Pablo Picasso’s sketchbook for “Young Ladies of Avignon” (1907) — a painting that revolutionized the art of the time — is the cornerstone of the exposition. The massive canvas is stored in the New York Museum of Modern Art (MoMA) and never leaves the permanent exposition. For the first time in Russia, the Moscow exhibition will display more than 60 drawings from the sketchbook that the artist created in May—June 1907, which is housed at the Picasso House Museum (Museo Casa Natal), Malaga.

Curators: Suria Sadekova, Anna Klochkova, Nikolay Molok

    • “Young Ladies of Avignon” is a painting that opened a new era in art history. According to Picasso, this art work was a “deliberately unfinished” study painting, an exploration painting, in which the master tested a new approach in handling space and perspective, trying to solve the mystery of creation by using new expressive means.
    • Picasso worked on “Young Ladies of Avignon” in two stages lasting nine months, and during that period he made 809 sketches and drafts. Most of them were stored in the artist’s house. According to Pierre Daix, one of Picasso’s most significant biographers and author of the catalogue raisonné “Picasso: the Cubist Years”, “...Picasso seemed to avoid public display of the preparatory sketches for his huge art work, probably because he did not want to be involved in a discussion about the origins of his conception, which he always found profoundly annoying.” The small study book with priceless drafts and sketches, which Picasso’s heirs owned for decades, was bought by the Picasso House Museum in 2006.
    • “To me there is no past or future in art. <...> The art of the Greeks, of the Egyptians, of the great painters who lived in other times, is not an art of the past; perhaps it is more alive today that it ever was,” said Pablo Picasso in a 1923 interview. In support of this statement, the drawings from the Spanish museum will be complemented by masterpieces from Ancient Egypt, antique ceramics, and applied art from the Hellenistic period, overall about 20 art objects from the permanent exhibition and depot of the Pushkin State Museum of Fine Arts. Undoubtedly, this exhibition would have been impossible without Picasso’s African figurines and gouache drawings from the globally renowned collection of Sergey Shchukin. Exhibition architects will use a large installation table to recreate the “carefully planned disorder, which Picasso brings forth everywhere,” as Ilya Ehrenburg wrote in his memoirs about his friend. Combined together, these masterpieces will create a kind of retrospection into Picasso’s imagination and associations.

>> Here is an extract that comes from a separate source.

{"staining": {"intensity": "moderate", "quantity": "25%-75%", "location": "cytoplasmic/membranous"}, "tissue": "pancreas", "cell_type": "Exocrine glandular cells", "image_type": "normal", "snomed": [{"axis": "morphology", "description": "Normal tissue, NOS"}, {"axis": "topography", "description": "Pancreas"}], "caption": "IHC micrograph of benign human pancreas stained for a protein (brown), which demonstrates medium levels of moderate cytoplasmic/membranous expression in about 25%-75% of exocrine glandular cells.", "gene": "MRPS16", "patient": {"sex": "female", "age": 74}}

    • Paul Cézanne’s (1839–1906) painting “Bathers” (1890–1894) from the Pushkin Museum collection was chosen as the opening exhibit. Picasso called Paul Cézanne “the father of us all,” and Philippe Sollers, a contemporary French writer, called this painting a “Gospel of Modernity.” Cézanne explored the artistic theme of bathing for two decades and created over 40 versions of “Bathers”, which launched the search for new forms in painting and the incremental abandonment of thingness.
    • This outstanding exhibition offers a new perspective on Pablo Picasso’s early works, allowing Russian and international visitors to discover some of the artistic foundations of the greatest avant-garde painter of the 20th century.
    • Marina Loshak, Director of the Pushkin State Museum of Fine Arts:
    • This year we are hosting three very important exhibitions connected with Pablo Picasso. “Origins of Cubism” is the first in this series. We will show the early phase of the artistic studies, the great master’s first experiments with cubism. While this exhibition is not very large, it contains very interesting and diverse items, and it will be a nice introduction to our “French Art Season” this fall. After that, we will host an exhibition dedicated to Baroness Hélène Oettingen’s Paris salon and artistic life in Paris in the early 20th century, as well as an ambitious project about the love story of Pablo Picasso and his wife, ballerina Olga Khokhlova.
    • The exhibition was organized jointly by the Picasso House Museum in Malaga and the curator team of the Pushkin State Museum of Fine Arts, which included Suria Sadekova, Anna Klochkova, Nikolay Molok, and architects Nadezhda Korbut and Kirill Asse.